Poker is pain.
But you won’t read about it much because wins sell the story that readers and advertisers want to read. Casinos, tour operators, online sites – they all want a smiling winner’s photo touting six-figure wins. But the harsh reality is that, for most, poker is a painful and losing endeavor.
In the opening of Rounders, Mike McDermott says, “Few players recall big pots they have won, strange as it seems, but every player can remember with remarkable accuracy the outstanding tough beats of his career.”
I’ve penned hundreds, if not thousands, of winner stories and all of the prize money, quotes and story lines were written on the backs of tens of thousands of losers. It’s easy to lose sight of the losers, because just like even the best baseball players, they’re going to fail most of the time.
My first two flights of the Moneymaker Poker Tour main event in Daytona Beach started well.
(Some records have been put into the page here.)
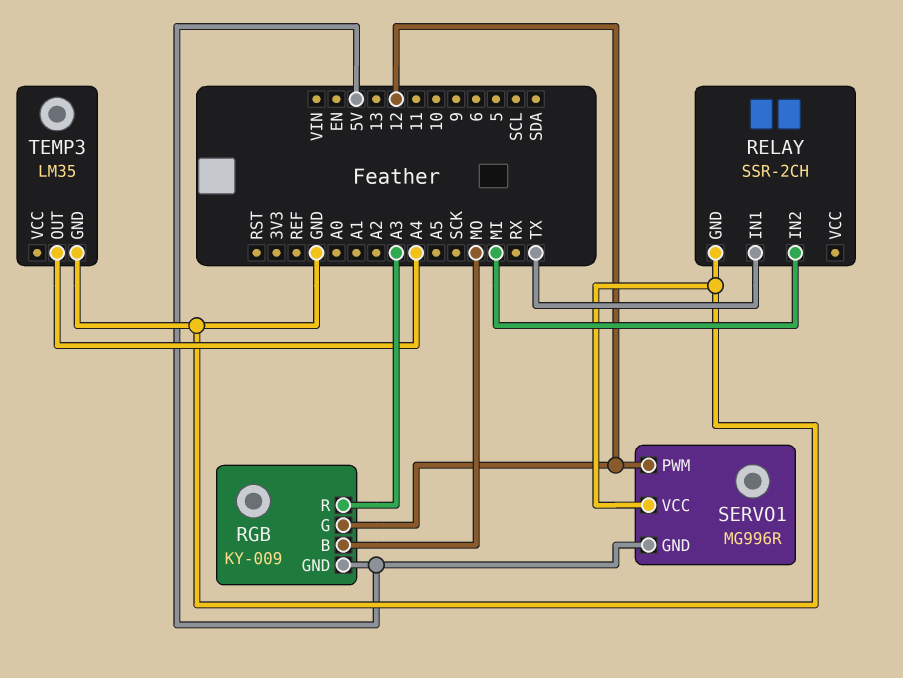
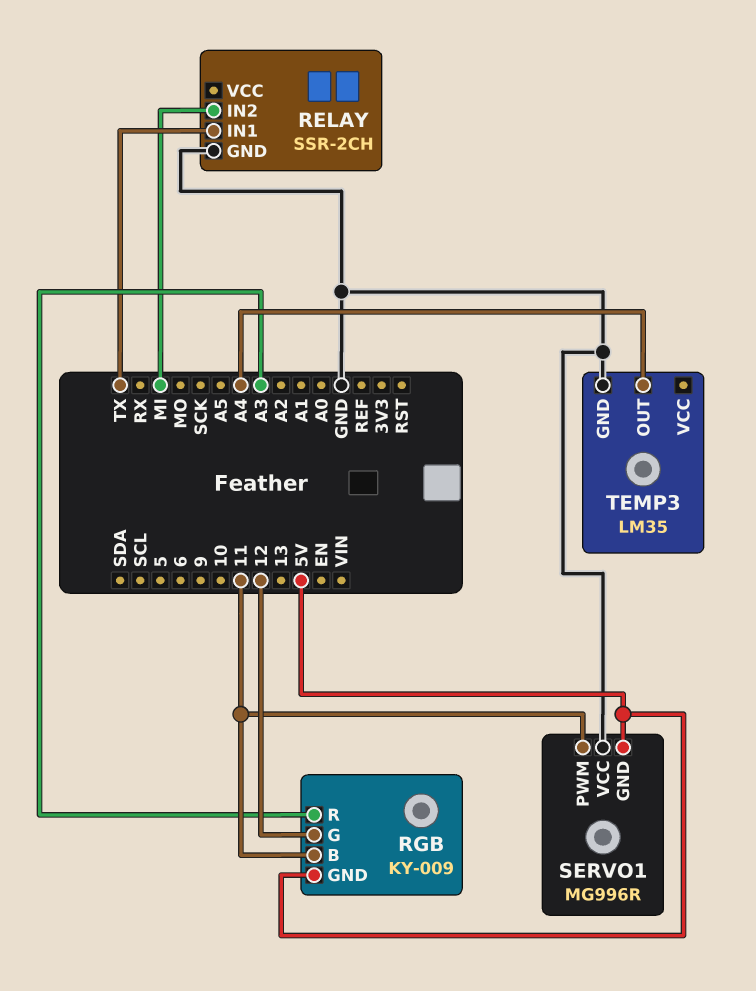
RGB pin B: MO -> 11
SERVO1 pin PWM: 12 -> 11

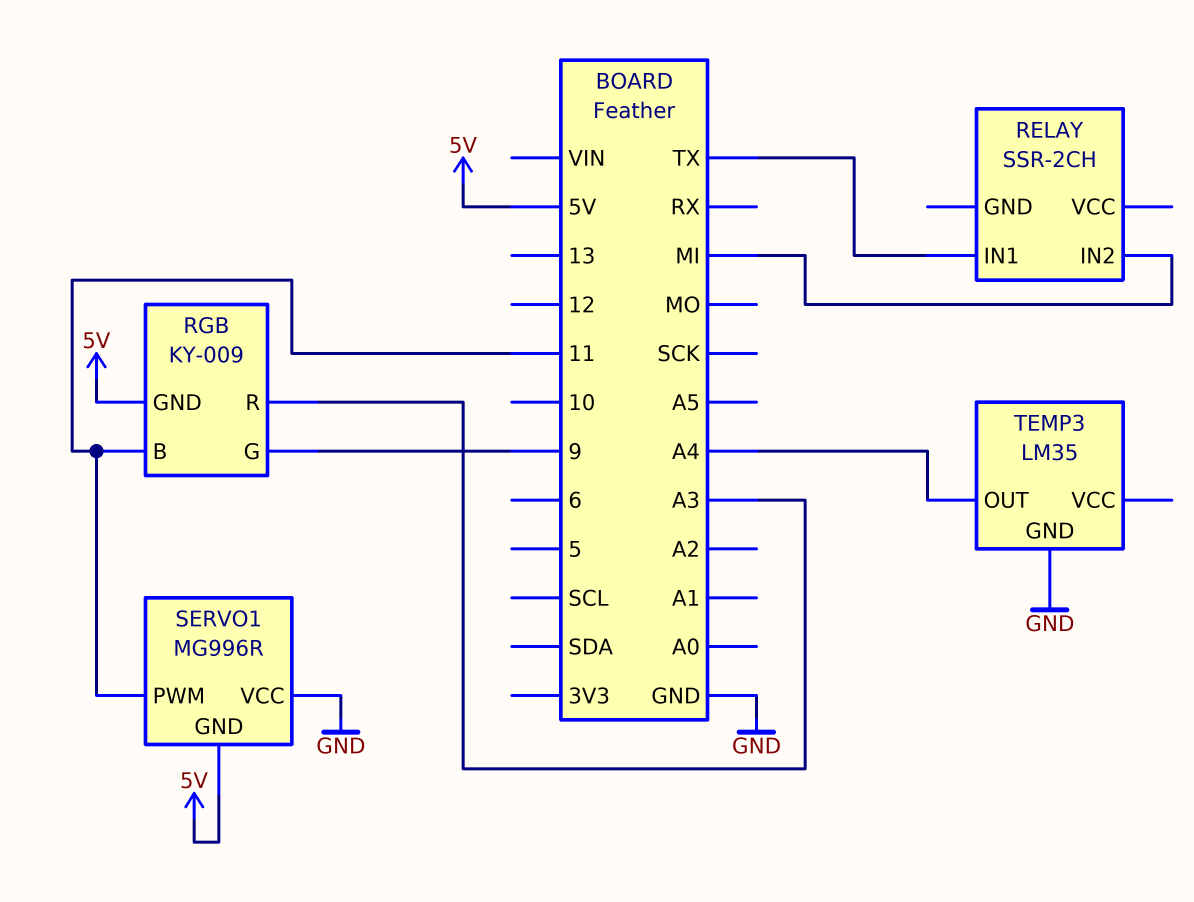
RELAY pin GND: GND -> none
RGB pin G: 12 -> 9

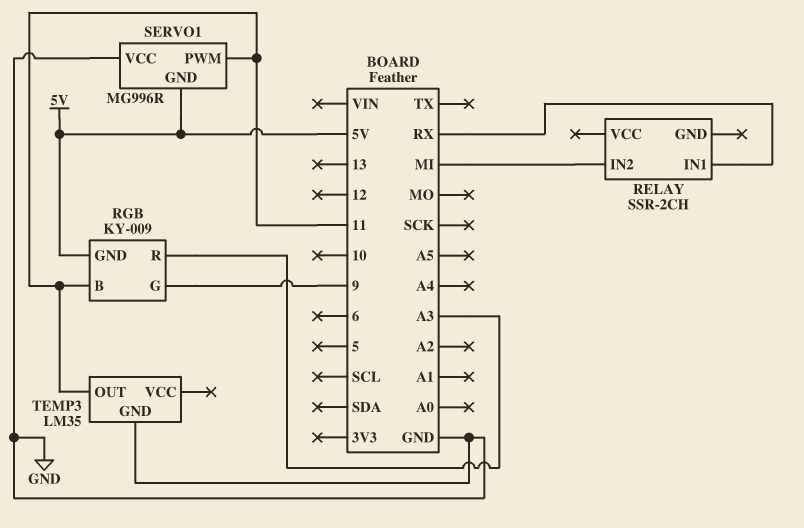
RELAY pin IN1: TX -> RX
TEMP3 pin OUT: A4 -> 11

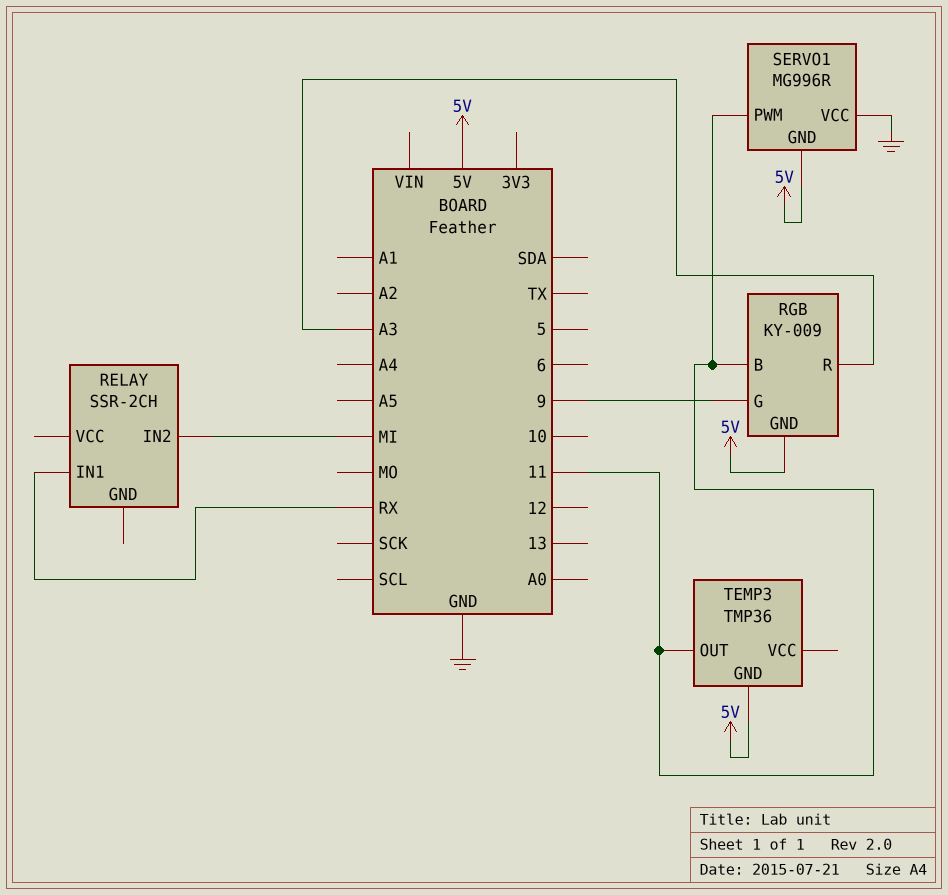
TEMP3: LM35 -> TMP36
TEMP3 pin GND: GND -> 5V

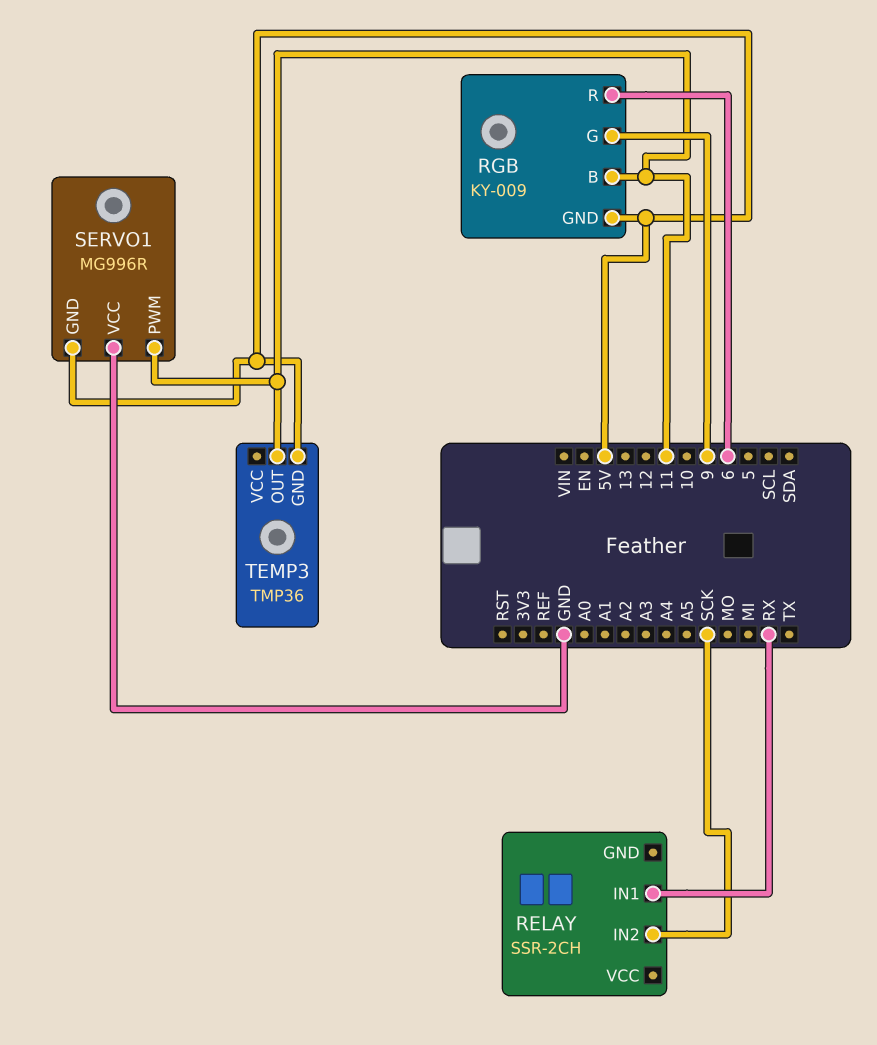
RELAY pin IN2: MI -> SCK
RGB pin R: A3 -> 6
I accumulated chips level to level, was dealt a steady stream of playable hands that connected to boards and was twice the starting stack approaching the dinner break.
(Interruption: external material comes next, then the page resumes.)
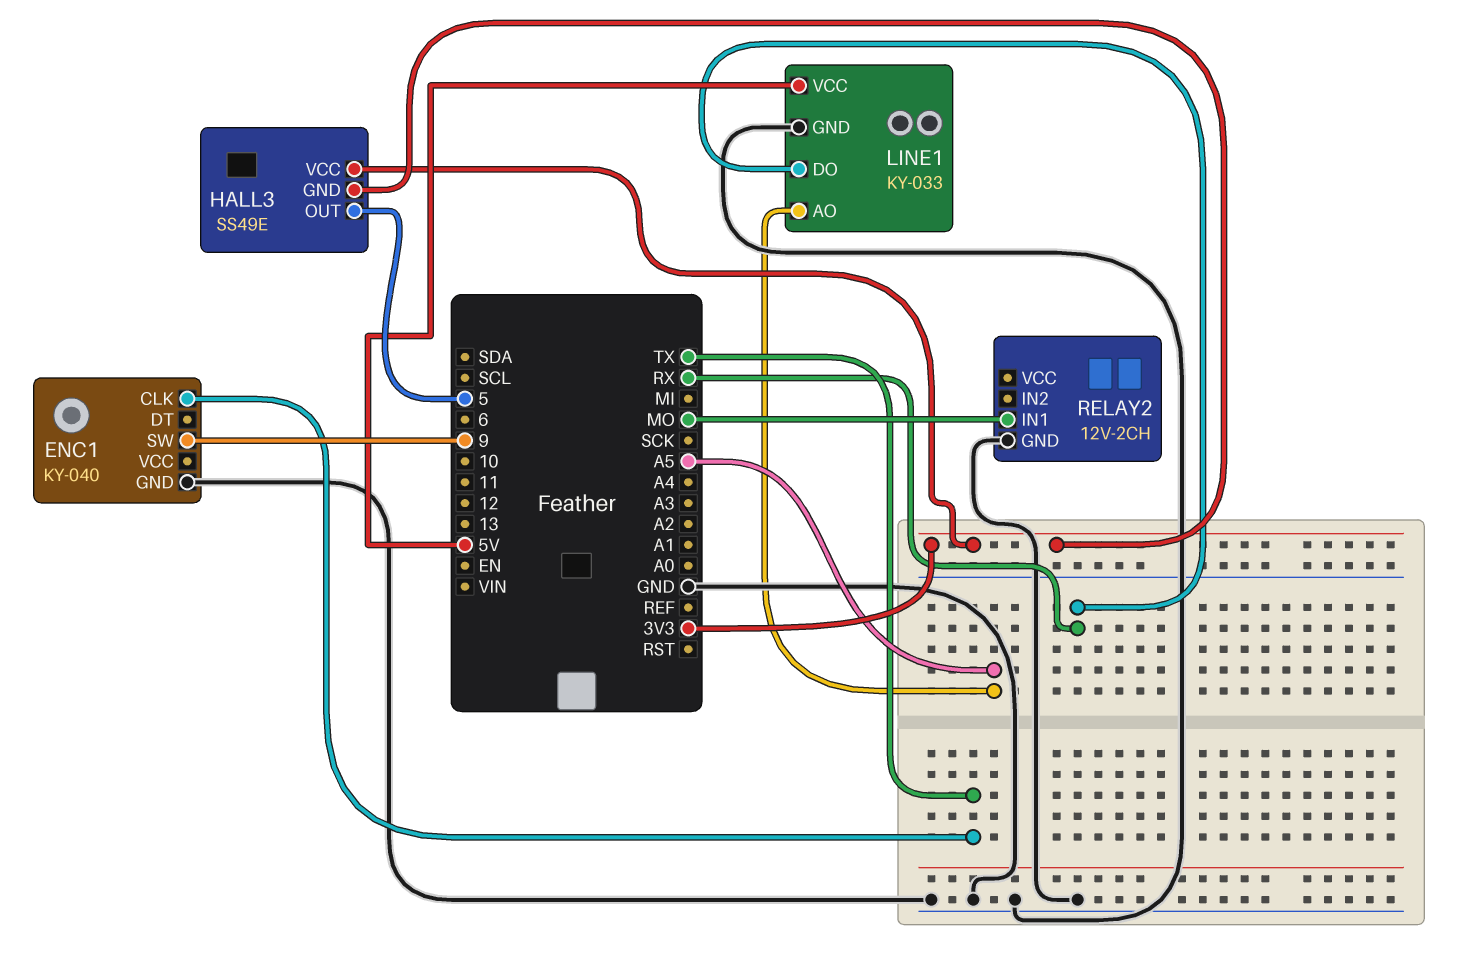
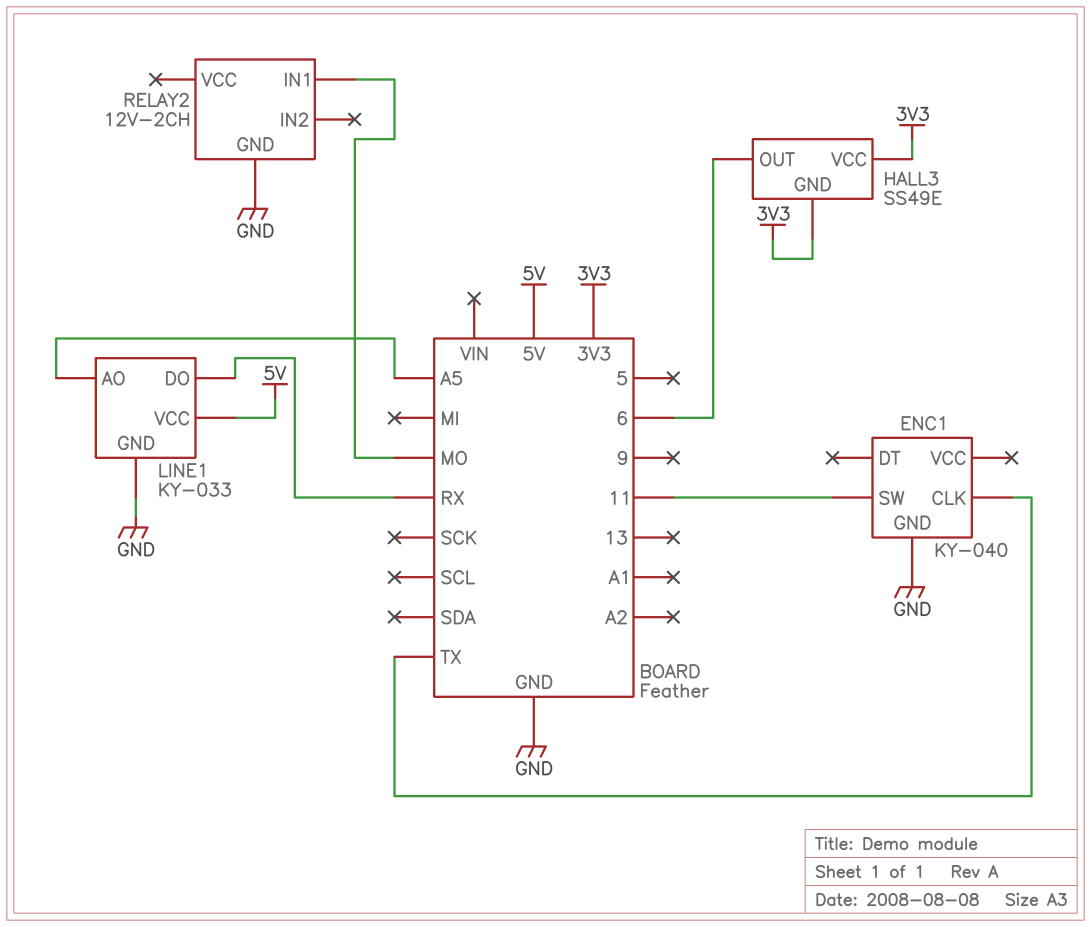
ENC1 pin SW: 9 -> 11
HALL3 pin OUT: 5 -> 6

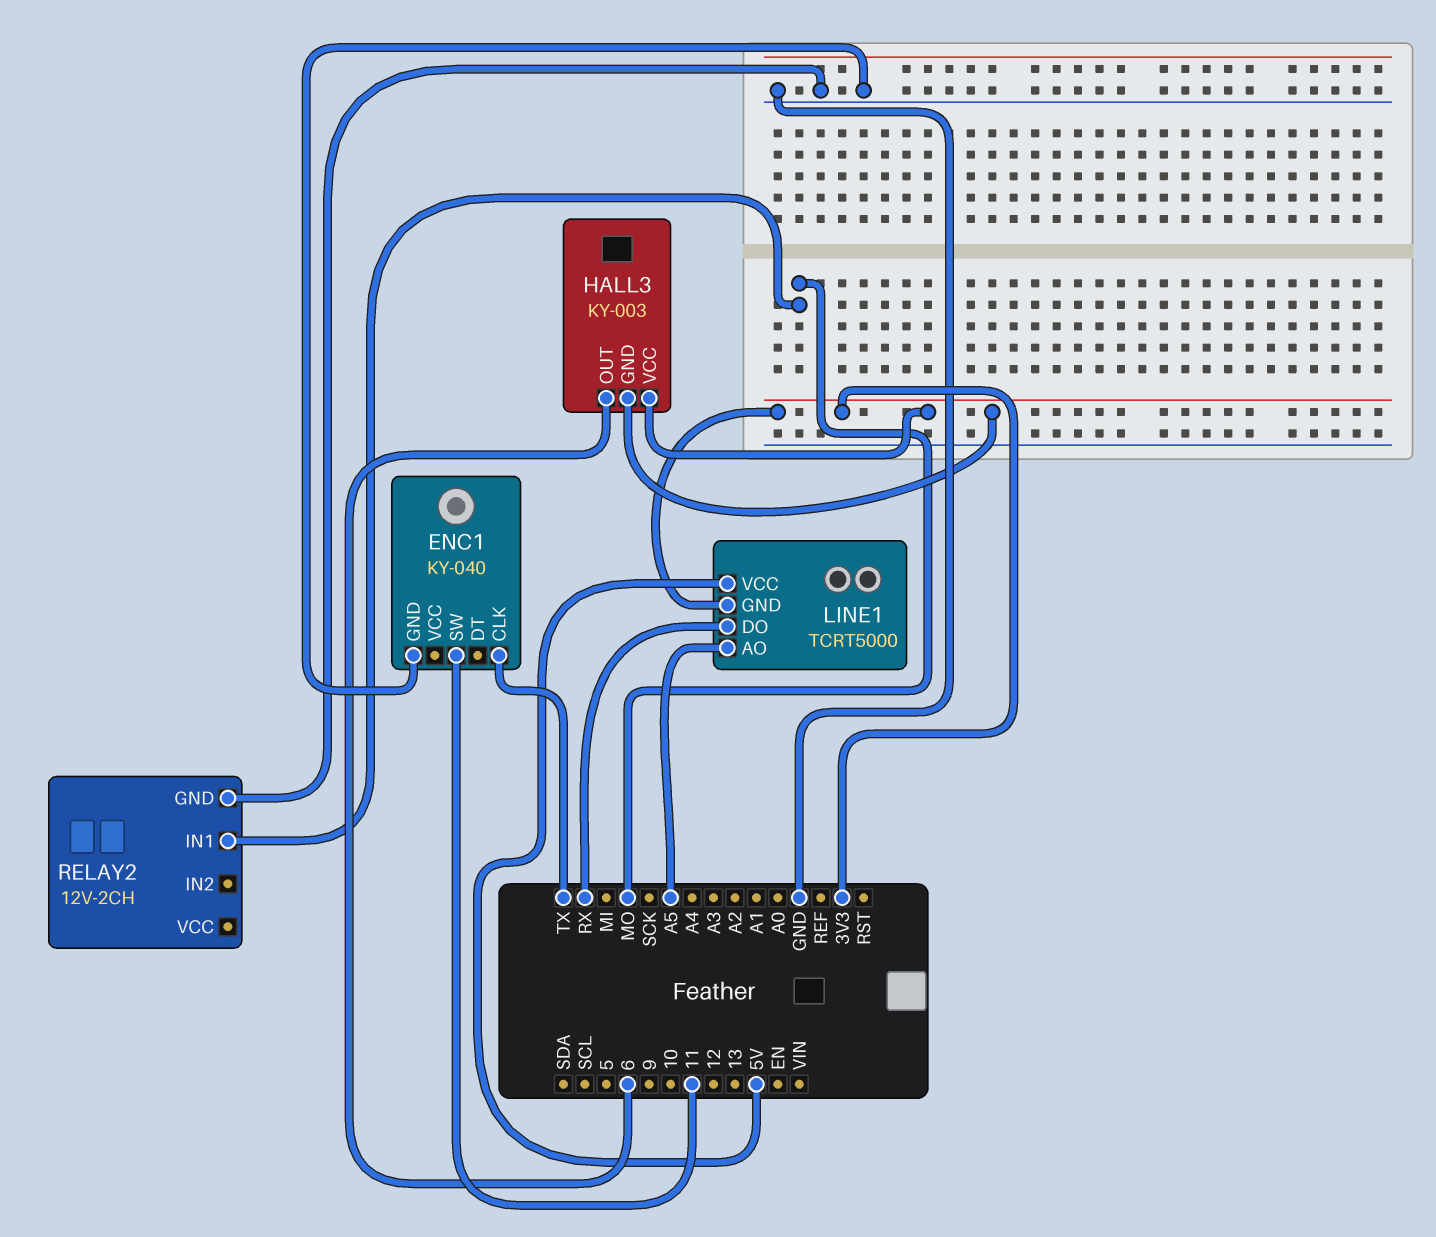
HALL3: SS49E -> KY-003
LINE1: KY-033 -> TCRT5000
LINE1 pin GND: GND -> 3V3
Day 1A’s bust saw me get in with A♣K♣ against A♦K♦ against a similar stack, the flop came three diamonds and that was that. Day 1B saw me open sub-20 big blinds from under the gun. Rami Singh shoved on the button with A♣K♣ and I snap-called with queens. He hit an ace on the flop and just like that I was headed to my car.
I’d play both bustout hands the same way, but Day 1C was another story. I woke up with the grumps, possibly brought on by four straight nights of parentless kids running roughshod all over the hotel.
The third and final bullet was a painful, card-dead grind. The two best hands I saw over seven hours were A♣K♣ and pocket nines. For six hours, I looked down at an endless supply of unplayable hands, each orbit steaming me up a little more.
I found myself watching the clock, ticking off 10-minute increments crawling to the break – not a good sign. I’d feel a tinge of hope peeling my hand to see the K♣ first, then slowly reveal the 4♦ behind it and send it back to the dealer. It got to the point where I was telling shitty kickers to fuck themselves before I mucked.
What hurts worse than losing big showdowns is not having the ability to get cards to lose with. Getting eaten up by blinds and antes is death by a thousand cuts.
I had my first 0-fer weekend to the tune of $5,000. While any seasoned poker player reading this might roll their eyes, my civilian friends would shit their pants at losing that much in a weekend.
But I didn’t just lose cash, I lost out on Spring Break with my family. As I stewed indoors, my wife and kid were a few hours north in St. Simmons Island living their best life. I got a stream of pictures – them with their feet in the water, smiling at a beachfront restaurant eating oysters, and Aubry’s first big bike ride on a two-wheeler.
Each of those photos hurt worse than the 4♦ kickers I was being dealt. I wasn’t just robbing them of money we needed, I was robbing them of my time. I chose to be in a cardroom over Spring Break and that guilt manifested into a losing mindset on Day 1C.
I should have left. I should have pocketed that one last buy-in. I should have more to show for my efforts. I should have been a better husband and father.
I busted my last bullet, retreated to a quiet spot in the restaurant and looked to at least salvage some content after such a terrible day. I picked a pro with $5.5 million in earnings because of our interactions while playing half the day together, and then spent an hour prepping an interview.
Now, he doesn’t owe me anything, but I do expect to be respected.
I waited for there to be five minutes until break and asked him for ten minutes of his time. “No,” he said flatly.
Thinking he was trolling, I hovered.
“I don’t read anything and I don’t talk to people,” he said after an uncomfortable moment, returning his attention to the table.
I spun on my heels, walked straight out to my car and shame-ate McDonald’s alone in my hotel room. My anxiety and self-deprecation spiraled for an hour as I struggled with losing and time away from my family.
I couldn’t leave Daytona Beach with nothing to show for it, though. I recentered myself, played the heaviest of metal and spun up another interview. I strapped on my big boy pants and returned to chat with Florida’s most accomplished amateur poker player – Rami Singh.
I turned a chicken shit day into chicken salad to salvage the trip. I drove back home on Sunday with the rest of Spring Break traffic – a six-hour trip that took more than seven – made painless by a smiling family waiting for me.
We had pizza delivered, sat on the back porch and swapped stories of our individual adventures. The poker was hard and the writing was a bit harder, but if it were all easy, would it be worth it?